- ARTICLE
Another drawback is that CFLs contain mercury. Not only does this mean you have to recycle your CFLs responsibly, but it also makes for a challenging cleanup if you happen to break a bulb, as you do not want to breathe in any dust that may get stirred up in the process.
If you want the instant brightness of a halogen bulb with the efficiency of a CFL, a hybrid bulb may be your best bet. When you switch on a halogen-CFL hybrid, the halogen component will light up first and switch off once the CFL component has warmed up. According to Consumer Reports, hybrid bulbs will help you save about $54 over the lifespan of each bulb. This is more than you would save with a halogen bulb alone but slightly less than the savings you would get from a CFL bulb. As a drawback, the lifespan of a hybrid bulb is cut short when you frequently turn it on and off.
By far some of the best choices on the market are LED bulbs. LEDs provide the greatest energy savings, with most bulbs using 75 to 80 percent less energy than a standard incandescent bulb. On top of that, LEDs brighten instantly and last 15 to 20 times longer than regular bulbs, with most LEDs claiming to last a minimum of 18 years. When used at three hours per day, some models even claim to have a lifespan of up to 46 years. LED bulbs tend to work well with timers, and most of them are also compatible with dimmer switches. Another benefit of LEDs is that they have a reputation for working well in cold environments because they are more durable than other types of bulbs.
One downside of LEDs is that some designs cannot cast light evenly in all directions. Another drawback is that many LED bulbs are expensive to buy, but it is important to take into account the energy savings you will get over the lifespan of each bulb.

- DATA PROVIDED
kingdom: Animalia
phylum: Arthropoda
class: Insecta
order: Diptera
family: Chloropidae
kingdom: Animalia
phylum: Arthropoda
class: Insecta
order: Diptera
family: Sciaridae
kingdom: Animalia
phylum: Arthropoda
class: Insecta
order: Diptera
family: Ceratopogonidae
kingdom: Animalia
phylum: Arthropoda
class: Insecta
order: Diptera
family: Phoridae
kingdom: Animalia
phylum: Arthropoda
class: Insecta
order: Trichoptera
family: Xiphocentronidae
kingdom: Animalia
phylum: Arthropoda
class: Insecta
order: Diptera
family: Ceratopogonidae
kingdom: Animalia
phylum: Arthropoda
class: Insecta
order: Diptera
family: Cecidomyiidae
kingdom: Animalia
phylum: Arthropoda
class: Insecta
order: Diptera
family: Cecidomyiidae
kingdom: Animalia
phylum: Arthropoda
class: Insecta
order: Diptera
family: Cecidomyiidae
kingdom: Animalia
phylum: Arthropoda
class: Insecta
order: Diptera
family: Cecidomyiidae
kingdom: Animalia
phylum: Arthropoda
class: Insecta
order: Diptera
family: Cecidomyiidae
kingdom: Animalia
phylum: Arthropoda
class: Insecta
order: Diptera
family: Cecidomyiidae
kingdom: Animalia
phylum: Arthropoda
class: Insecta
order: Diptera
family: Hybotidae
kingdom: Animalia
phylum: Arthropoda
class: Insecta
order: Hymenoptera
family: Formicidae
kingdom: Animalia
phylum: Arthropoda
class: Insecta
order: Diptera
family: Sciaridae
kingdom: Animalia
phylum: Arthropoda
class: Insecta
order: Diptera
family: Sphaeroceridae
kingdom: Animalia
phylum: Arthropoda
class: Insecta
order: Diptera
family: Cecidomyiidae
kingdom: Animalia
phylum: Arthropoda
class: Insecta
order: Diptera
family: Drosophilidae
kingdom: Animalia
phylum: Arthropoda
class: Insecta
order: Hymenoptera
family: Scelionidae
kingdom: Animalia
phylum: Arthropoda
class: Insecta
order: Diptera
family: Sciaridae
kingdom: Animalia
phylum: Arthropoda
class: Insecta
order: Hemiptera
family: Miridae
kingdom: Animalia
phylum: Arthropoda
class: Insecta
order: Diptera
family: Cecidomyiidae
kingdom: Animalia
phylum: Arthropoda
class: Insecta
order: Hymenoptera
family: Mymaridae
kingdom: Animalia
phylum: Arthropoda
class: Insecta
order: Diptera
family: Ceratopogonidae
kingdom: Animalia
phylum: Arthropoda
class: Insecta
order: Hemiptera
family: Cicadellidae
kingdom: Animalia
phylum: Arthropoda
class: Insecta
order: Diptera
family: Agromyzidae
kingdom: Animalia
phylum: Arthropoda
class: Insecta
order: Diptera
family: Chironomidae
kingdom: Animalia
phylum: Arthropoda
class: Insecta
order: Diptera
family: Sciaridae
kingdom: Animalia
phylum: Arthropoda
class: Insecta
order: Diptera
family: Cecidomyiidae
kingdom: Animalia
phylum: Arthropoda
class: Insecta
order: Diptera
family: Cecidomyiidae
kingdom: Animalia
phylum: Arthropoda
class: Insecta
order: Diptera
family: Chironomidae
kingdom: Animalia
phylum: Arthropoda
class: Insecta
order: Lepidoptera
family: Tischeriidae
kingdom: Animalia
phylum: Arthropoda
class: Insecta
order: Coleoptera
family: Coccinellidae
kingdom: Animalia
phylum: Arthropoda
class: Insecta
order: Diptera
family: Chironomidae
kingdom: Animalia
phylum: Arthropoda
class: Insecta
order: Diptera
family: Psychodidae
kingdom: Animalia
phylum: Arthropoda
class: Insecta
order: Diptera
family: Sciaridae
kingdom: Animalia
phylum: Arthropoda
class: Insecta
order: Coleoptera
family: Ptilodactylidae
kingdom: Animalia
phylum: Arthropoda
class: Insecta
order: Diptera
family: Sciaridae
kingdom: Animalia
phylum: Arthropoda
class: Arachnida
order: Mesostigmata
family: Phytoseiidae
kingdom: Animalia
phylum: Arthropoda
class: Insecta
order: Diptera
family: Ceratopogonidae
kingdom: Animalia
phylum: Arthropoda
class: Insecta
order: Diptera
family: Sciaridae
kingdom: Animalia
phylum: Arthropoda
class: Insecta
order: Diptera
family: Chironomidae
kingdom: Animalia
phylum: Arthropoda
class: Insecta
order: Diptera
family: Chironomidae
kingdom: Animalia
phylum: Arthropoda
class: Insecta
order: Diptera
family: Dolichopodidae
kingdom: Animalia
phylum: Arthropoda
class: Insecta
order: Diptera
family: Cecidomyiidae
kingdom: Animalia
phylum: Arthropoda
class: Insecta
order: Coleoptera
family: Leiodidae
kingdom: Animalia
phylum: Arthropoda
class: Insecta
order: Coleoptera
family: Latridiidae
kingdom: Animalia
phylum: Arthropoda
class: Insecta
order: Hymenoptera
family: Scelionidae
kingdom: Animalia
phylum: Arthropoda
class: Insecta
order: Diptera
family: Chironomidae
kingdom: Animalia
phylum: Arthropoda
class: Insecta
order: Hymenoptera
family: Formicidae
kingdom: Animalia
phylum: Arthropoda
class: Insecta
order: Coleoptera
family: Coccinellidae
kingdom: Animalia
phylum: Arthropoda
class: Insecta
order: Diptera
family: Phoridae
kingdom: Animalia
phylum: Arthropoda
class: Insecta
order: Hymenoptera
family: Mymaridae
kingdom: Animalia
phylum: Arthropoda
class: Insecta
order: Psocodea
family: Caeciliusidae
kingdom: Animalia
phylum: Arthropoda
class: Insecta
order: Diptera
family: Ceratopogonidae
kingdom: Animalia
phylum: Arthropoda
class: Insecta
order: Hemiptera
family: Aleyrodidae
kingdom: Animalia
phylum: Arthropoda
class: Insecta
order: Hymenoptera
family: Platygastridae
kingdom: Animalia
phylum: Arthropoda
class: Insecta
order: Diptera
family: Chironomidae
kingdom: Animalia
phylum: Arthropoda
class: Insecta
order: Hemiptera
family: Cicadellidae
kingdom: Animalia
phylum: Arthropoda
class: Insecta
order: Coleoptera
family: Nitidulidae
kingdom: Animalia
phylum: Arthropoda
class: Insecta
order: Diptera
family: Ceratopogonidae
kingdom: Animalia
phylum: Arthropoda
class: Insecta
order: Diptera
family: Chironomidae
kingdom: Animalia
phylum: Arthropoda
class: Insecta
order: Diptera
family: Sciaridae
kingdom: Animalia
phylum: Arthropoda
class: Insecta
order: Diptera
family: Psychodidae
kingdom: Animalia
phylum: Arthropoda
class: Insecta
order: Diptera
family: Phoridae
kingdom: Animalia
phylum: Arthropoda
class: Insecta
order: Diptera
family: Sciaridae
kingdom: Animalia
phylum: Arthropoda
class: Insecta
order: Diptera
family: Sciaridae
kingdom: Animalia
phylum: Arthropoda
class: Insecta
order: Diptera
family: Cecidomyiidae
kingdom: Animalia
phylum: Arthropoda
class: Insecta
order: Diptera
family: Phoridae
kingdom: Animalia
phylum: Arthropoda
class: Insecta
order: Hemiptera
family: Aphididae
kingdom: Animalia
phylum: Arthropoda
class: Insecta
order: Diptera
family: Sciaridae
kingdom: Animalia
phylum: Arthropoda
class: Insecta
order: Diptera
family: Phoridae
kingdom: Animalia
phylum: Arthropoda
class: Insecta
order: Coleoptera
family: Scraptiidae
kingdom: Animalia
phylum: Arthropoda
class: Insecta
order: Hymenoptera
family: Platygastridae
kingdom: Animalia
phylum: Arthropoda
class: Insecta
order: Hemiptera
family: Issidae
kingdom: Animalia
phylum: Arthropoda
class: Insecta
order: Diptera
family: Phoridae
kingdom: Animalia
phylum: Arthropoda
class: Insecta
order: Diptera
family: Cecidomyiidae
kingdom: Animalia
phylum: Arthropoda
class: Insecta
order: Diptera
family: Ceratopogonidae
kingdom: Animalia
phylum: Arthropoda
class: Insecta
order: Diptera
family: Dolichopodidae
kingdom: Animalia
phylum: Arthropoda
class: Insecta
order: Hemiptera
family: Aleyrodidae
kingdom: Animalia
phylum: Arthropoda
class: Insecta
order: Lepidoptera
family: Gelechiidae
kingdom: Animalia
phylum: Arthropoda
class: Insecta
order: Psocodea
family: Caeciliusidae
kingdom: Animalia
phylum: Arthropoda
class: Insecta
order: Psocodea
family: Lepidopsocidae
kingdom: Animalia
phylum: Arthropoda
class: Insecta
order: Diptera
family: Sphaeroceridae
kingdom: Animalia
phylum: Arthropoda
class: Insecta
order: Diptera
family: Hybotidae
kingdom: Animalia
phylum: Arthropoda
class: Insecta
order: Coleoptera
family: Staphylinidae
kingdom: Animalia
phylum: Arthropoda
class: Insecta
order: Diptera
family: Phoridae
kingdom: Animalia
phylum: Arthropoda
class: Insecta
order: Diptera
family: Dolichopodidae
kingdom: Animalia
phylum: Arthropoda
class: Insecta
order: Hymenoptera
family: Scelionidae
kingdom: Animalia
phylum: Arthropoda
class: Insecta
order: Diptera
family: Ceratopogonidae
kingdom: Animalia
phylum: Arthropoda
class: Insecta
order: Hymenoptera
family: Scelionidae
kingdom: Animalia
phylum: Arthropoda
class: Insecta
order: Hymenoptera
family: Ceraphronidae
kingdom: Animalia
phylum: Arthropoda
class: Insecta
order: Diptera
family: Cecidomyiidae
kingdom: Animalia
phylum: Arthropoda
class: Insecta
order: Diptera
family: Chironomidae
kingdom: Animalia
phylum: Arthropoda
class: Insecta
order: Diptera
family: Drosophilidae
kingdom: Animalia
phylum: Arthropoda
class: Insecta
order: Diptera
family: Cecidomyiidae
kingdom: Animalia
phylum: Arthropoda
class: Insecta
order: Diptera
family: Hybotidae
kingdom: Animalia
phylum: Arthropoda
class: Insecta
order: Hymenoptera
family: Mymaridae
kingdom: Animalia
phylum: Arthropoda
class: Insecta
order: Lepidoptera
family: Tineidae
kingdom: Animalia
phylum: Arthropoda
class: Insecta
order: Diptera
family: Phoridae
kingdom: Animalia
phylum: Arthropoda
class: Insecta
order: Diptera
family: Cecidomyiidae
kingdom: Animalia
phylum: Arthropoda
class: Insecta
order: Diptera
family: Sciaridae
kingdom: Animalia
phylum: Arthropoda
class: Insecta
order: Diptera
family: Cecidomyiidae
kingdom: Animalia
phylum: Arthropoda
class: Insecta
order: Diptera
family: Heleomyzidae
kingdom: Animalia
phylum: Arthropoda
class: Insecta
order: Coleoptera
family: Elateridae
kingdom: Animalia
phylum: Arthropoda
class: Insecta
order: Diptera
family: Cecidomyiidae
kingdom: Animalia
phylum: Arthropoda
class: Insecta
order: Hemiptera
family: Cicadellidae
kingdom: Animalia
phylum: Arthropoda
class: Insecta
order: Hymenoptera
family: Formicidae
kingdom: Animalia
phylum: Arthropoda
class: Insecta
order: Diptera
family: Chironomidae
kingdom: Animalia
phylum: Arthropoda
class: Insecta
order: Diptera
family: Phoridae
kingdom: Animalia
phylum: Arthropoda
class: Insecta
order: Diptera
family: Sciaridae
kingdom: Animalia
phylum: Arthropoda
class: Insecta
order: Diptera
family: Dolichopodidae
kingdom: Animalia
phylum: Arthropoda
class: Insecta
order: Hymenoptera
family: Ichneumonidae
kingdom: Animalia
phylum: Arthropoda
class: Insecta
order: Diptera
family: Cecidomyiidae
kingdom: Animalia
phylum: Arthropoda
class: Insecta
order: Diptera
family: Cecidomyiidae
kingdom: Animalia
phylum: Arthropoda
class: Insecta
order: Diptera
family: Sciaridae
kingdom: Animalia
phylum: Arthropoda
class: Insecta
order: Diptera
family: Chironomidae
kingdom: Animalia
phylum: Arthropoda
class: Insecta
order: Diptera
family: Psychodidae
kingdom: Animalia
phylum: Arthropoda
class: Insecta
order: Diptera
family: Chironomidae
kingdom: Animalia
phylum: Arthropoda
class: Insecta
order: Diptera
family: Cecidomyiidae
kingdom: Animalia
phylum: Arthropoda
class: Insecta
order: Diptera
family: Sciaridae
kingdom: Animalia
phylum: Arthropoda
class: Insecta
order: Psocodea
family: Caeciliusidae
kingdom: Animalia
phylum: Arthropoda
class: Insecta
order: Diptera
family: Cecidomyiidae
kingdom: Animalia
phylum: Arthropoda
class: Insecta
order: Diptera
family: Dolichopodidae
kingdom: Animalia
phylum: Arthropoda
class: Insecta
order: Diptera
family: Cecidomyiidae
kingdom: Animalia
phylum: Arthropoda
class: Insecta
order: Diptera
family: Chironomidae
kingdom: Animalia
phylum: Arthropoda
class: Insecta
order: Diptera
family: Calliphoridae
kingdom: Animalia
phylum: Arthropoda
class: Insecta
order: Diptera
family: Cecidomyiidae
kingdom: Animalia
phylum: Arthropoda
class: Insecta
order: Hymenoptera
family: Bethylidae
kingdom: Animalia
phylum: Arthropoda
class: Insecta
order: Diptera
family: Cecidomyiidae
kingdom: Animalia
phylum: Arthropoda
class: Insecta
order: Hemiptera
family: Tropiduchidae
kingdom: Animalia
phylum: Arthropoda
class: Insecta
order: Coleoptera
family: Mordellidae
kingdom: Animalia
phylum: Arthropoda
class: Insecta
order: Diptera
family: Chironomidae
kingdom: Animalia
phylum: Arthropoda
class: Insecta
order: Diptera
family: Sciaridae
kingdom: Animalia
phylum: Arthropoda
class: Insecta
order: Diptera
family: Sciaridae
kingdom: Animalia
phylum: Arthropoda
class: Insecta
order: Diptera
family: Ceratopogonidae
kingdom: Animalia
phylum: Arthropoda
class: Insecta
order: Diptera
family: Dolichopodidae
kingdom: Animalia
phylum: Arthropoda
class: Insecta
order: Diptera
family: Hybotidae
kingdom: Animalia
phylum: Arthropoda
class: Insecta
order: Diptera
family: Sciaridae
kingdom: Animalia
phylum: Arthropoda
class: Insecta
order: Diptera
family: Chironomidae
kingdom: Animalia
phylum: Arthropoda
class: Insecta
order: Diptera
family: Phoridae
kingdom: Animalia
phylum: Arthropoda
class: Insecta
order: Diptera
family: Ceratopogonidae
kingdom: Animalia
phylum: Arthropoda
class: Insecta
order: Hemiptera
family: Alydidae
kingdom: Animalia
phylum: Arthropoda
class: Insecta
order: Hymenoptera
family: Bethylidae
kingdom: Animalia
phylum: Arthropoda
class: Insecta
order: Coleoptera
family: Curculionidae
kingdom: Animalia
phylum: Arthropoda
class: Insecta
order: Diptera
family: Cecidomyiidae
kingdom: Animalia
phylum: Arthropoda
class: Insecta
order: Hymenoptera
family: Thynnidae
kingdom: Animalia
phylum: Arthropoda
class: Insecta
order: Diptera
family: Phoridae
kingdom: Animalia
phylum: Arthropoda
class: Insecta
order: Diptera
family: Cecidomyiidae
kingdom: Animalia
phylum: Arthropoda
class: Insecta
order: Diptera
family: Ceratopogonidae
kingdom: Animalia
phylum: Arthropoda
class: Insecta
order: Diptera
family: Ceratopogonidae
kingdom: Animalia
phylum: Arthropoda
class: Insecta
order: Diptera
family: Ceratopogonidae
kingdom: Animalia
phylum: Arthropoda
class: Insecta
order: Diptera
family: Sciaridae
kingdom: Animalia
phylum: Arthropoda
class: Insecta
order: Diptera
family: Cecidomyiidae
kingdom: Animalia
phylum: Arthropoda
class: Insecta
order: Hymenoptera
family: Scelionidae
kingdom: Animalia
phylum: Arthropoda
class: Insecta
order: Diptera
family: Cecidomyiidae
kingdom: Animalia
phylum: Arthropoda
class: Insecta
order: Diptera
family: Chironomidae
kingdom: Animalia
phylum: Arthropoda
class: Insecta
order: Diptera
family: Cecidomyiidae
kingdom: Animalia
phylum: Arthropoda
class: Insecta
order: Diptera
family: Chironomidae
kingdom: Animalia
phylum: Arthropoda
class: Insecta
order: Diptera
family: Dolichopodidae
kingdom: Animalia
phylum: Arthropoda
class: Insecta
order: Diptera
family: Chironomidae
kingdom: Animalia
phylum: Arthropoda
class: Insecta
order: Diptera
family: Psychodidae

- PROBLEM 1
Answer these questions using the article on light bulbs:
(a) What substance do CFLs contain?
(b) According to Consumer Reports, about how much will a hybrid bulb help you save over its lifespan?
(c) At three hours of use per day, up to how many years do some LED models claim to last?
- PROBLEM 2
Print the section of the article on light bulbs that starts at "By far some" and ends at "types of bulbs.".
- PROBLEM 3
Name each type of light bulb mentioned in the article on light bulbs.

- FULL ANSWER 1
(a) Mercury
(b) About $54
(c) Up to 46 years

- FULL ANSWER 2
By far some of the best choices on the market are LED bulbs. LEDs provide the greatest energy savings, with most bulbs using 75 to 80 percent less energy than a standard incandescent bulb. On top of that, LEDs brighten instantly and last 15 to 20 times longer than regular bulbs, with most LEDs claiming to last a minimum of 18 years. When used at three hours per day, some models even claim to have a lifespan of up to 46 years. LED bulbs tend to work well with timers, and most of them are also compatible with dimmer switches. Another benefit of LEDs is that they have a reputation for working well in cold environments because they are more durable than other types of bulbs.

- FULL ANSWER 3
CFL, halogen, halogen-CFL hybrid, LED, incandescent